NIO16 Host Computer (Z840) Recon GPU Card Replacement

Prerequisites

Overview

This procedure shall be followed when replacing the Recon GPU card in the NIO16 Host Computer (Z840).

Figure 1. Recon GPU card

1 Preparation

Procedure

  1. Shutdown system. Select one of the following methods to Power OFF the Console:
    • If Applications are up, click on the Shut Down button on desktop display and select Shutdown.

    • If Applications are down, open a Terminal Window. Type: halt , then press ENTER.

    • When halt command has finished, power Off the console at the front panel switch.

  2. Apply LOTO. See Equipment Service - Lockout-Tagout-PPE procedure.
  3. Remove the left side cover of console. Refer to Replacement → Console → Console Cover Removal and Installation procedure.

2 Recon GPU Card Replacement

Procedure

  1. Remove the side access panel and pull out the latch to release the computer left side cover.

    Figure 2. Side Access Panel Removal

  2. Remove the following components from the host computer (Z840):
    • Expansion Card Support

    • Airflow Guide

    Figure 3. Z840 Airflow Guide and Expansion Card Support

  3. Locate Recon GPU Card FRU by referencing the Illustration below.

    Figure 4. Z840 Component Location

  4. Replace the existing Recon GPU Card (Slot 6) with new one.
    note:

    Lift up the card latch when removing the card. (See Figure 5)

    Figure 5. PCI card Latch

  5. Reinstall all removed components, and reconnect any cables that have been disconnected.

3 Restore the Console

Procedure

  1. Remove LOTO from console.
  2. Reinstall the console covers.

4 Finalization

Procedure

  1. Confirm Host computer powers up when console power is turned on.
  2. Check the GPU card installed. Open a shell, then type:

    {ctuser@hostname} ls /proc/driver/nvidia/gpus | wc —l

    • If “2” displays, the Recon GPU card is installed.
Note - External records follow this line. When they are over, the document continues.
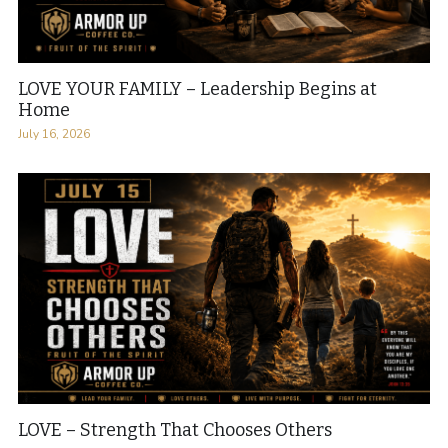
LOVE YOUR FAMILY – Leadership Begins at
Home
July 16, 2026
LOVE – Strength That Chooses Others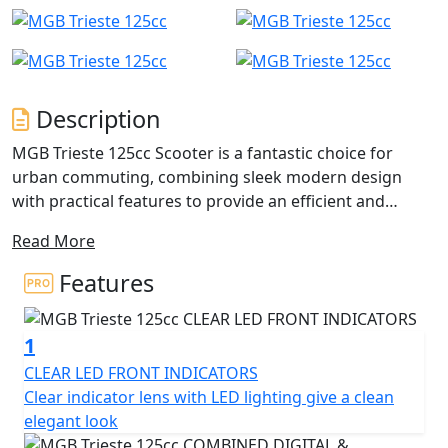
Description
MGB Trieste 125cc Scooter is a fantastic choice for
urban commuting, combining sleek modern design
with practical features to provide an efficient and
reliable mode of transportation.
Read More
The powerful 125cc single-cylinder engine ensures that
Features
the Trieste can easily keep up with traffic and handle
hills with ease, while also delivering impressive fuel
1
economy to help you save on fuel costs.
CLEAR LED FRONT INDICATORS
The lightweight frame and compact size make it easy to
Clear indicator lens with LED lighting give a clean
manoeuvre in tight spaces and park in small areas, and
elegant look
the telescopic front suspension and rear swing arm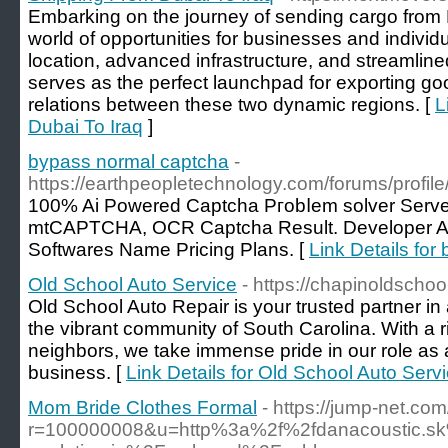
Embarking on the journey of sending cargo from 
world of opportunities for businesses and individua
location, advanced infrastructure, and streamline
serves as the perfect launchpad for exporting goo
relations between these two dynamic regions. [
L
Dubai To Iraq
]
bypass normal captcha
-
https://earthpeopletechnology.com/forums/profi
100% Ai Powered Captcha Ргobⅼem solver Serve
mtCAΡTCHA, OCR Captcha Result. Developer AP
Softwares Name Pricing Plans. [
Link Details fo
Old School Auto Service
- https://chapinoldschoo
Old School Auto Repair is your trusted partner in
the vibrant community of South Carolina. With a ri
neighbors, we take immense pride in our role as
business. [
Link Details for Old School Auto Serv
Mom Bride Clothes Formal
- https://jump-net.c
r=100000008&u=http%3a%2f%2fdanacoustic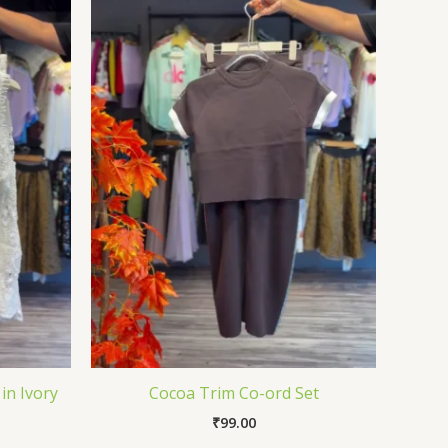
in Ivory
Cocoa Trim Co-ord Set
₹
99.00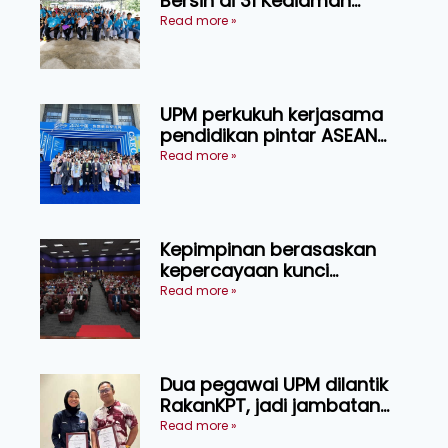
Bersih di 31 Kediaman
Orang Asli Tasik Chini
Read more »
UPM perkukuh kerjasama
pendidikan pintar ASEAN
menerusi lawatan rasmi ke
Read more »
China
Kepimpinan berasaskan
kepercayaan kunci
kecemerlangan institusi -
Read more »
Naib Canselor UPM
Dua pegawai UPM dilantik
RakanKPT, jadi jambatan
maklumat ke akar umbi
Read more »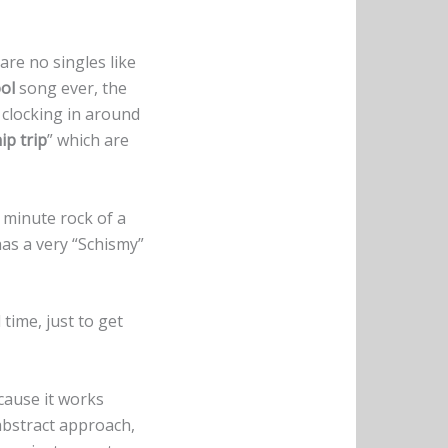
are no singles like
ol
song ever, the
l clocking in around
ip trip
” which are
5 minute rock of a
has a very “Schismy”
time, just to get
cause it works
 abstract approach,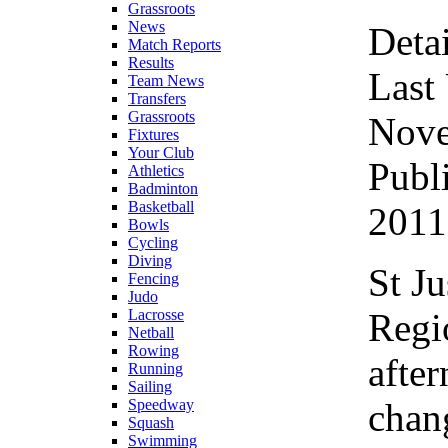
Grassroots
News
Detai
Match Reports
Results
Last
Team News
Transfers
Grassroots
Nove
Fixtures
Your Club
Publ
Athletics
Badminton
Basketball
2011
Bowls
Cycling
Diving
St J
Fencing
Judo
Regi
Lacrosse
Netball
Rowing
after
Running
Sailing
chang
Speedway
Squash
Swimming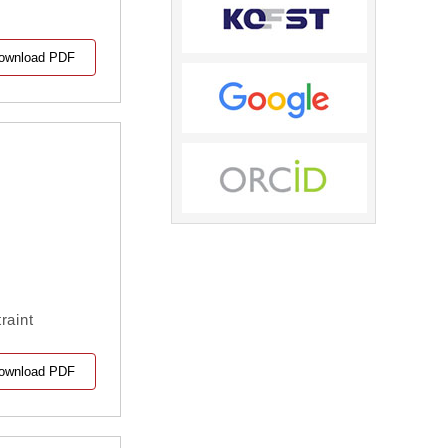
ownload PDF
raint
ownload PDF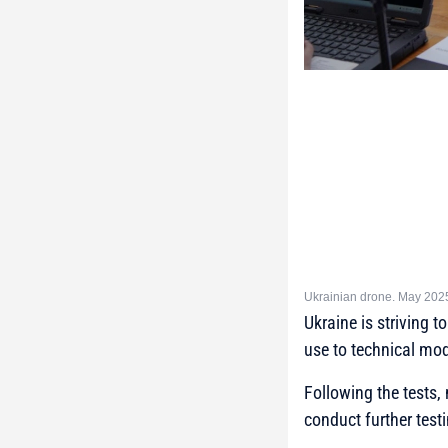
Ukrainian drone. May 202
Ukraine is striving 
use to technical mod
Following the tests,
conduct further test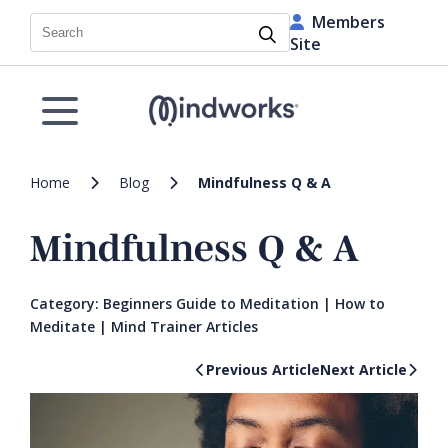
Members
Search
Site
Home
Blog
Mindfulness Q & A
Mindfulness Q & A
Category:
Beginners Guide to Meditation
|
How to
Meditate
|
Mind Trainer Articles
Previous Article
Next Article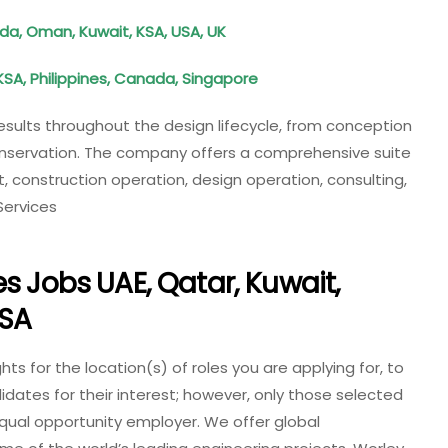
da, Oman, Kuwait, KSA, USA, UK
KSA, Philippines, Canada, Singapore
results throughout the design lifecycle, from conception
onservation. The company offers a comprehensive suite
t, construction operation, design operation, consulting,
Services
s Jobs UAE, Qatar, Kuwait,
KSA
ts for the location(s) of roles you are applying for, to
didates for their interest; however, only those selected
 equal opportunity employer.
We offer global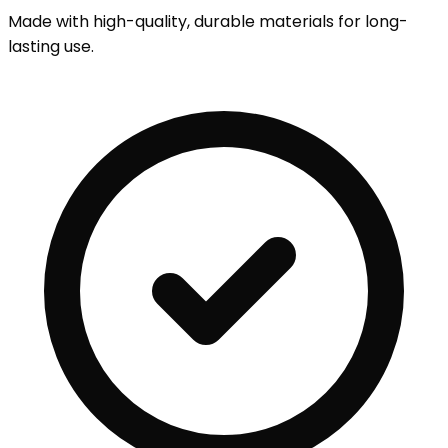
Made with high-quality, durable materials for long-
lasting use.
    • If “1” displays, the Recon GPU card is un-installed.

  3. Ensure GPU ECC state is ON:
    1. Open a Unix shell and log on as root.
    2. Type: su - [ENTER].
    3. Type the root password [ENTER].
    4. Type: nvidia-smi [ENTER].
    5. Check GPU ECC status as below:
      • If the GPU ECC is ON, below is what the output would look like (boxed in green):

      • If the GPU ECC is OFF, below is what the output would look like (boxed in red):

    6. How to turn ECC back on:
      • Type: nvidia-smi -g 0 --ecc-config=1 [ENTER]
      • A message will show that ECC is enable and a reboot is required:

      • After reboot, check that the ECC is ON according to previous steps.
  4. Perform the Functional Checks → System Scanning Test instructions from the procedure list.